Humire no pudo precisar el número de ataques terrestres que estaban llevando a cabo en casi 20 países latinoamericanos y caribeños. “No tengo una cifra exacta”, respondió a una pregunta. Pero cuando Adam Smith le preguntó si el Departamento de Guerra “impulsaría muchos más ataques terrestres”, Humire respondió: “Sí, señor congresista”.
La disuasión frente a los narcos
Humire afirmó que la campaña entre Estados Unidos y Ecuador estaba “marcando la pauta para las operaciones regionales de disuasión contra la infraestructura de los cárteles en toda América Latina y el Caribe”. El término “disuasión” se ha convertido en un eufemismo popular del Pentágono para referirse al uso de ataques letales, en contraste con los esfuerzos previos del gobierno estadounidense por movilizar medios económicos, diplomáticos y militares para convencer a los adversarios de abandonar una línea de acción específica. “La disuasión tiene un efecto disuasorio sobre los narcoterroristas y aumenta los riesgos asociados a sus movimientos”, afirmó Humire.

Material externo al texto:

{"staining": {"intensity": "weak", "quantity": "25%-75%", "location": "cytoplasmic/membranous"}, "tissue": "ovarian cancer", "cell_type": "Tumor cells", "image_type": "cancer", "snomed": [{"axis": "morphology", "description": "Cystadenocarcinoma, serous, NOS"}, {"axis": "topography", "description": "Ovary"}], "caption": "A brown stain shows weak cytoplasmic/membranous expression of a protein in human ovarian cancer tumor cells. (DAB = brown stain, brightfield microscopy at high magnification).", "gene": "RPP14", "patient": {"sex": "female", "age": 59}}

En enero Estados Unidos atacó Venezuela y secuestró a Maduro. Ahora gobierna el país mediante un régimen títere. Los fiscales tienen preparada una acusación penal contra la presidenta interina venezolana, Delcy Rodríguez, amenazándola con cargos de corrupción y lavado de dinero si no continúa acatando las órdenes del gobierno de Trump.
El gobierno de Trump también está llevando a cabo una operación de cambio de régimen en Cuba, intentando derrocar al presidente Miguel Díaz-Canel como condición para las negociaciones entre Estados Unidos y el gobierno de La Habana. Los rumores apuntan a Raúl Guillermo Rodríguez Castro, nieto del expresidente cubano Raúl Castro, de 94 años de edad. Díaz-Canel hizo referencia a los planes estadounidenses de “apoderarse del país” y afirmó que Estados Unidos se enfrentaría a una “resistencia inexpugnable”.
“Estoy controlando Cuba”, declaró Trump recientemente, señalando que su costosa guerra de cambio de régimen en Oriente Medio tiene prioridad en este momento. “Primero nos ocuparemos de Irán, antes que de Cuba”. Trump impuso un bloqueo petrolero a Cuba en enero, sumiendo al país en la crisis. La red eléctrica nacional de la isla ya ha colapsado tres veces este mes, con un apagón que duró más de 29 horas.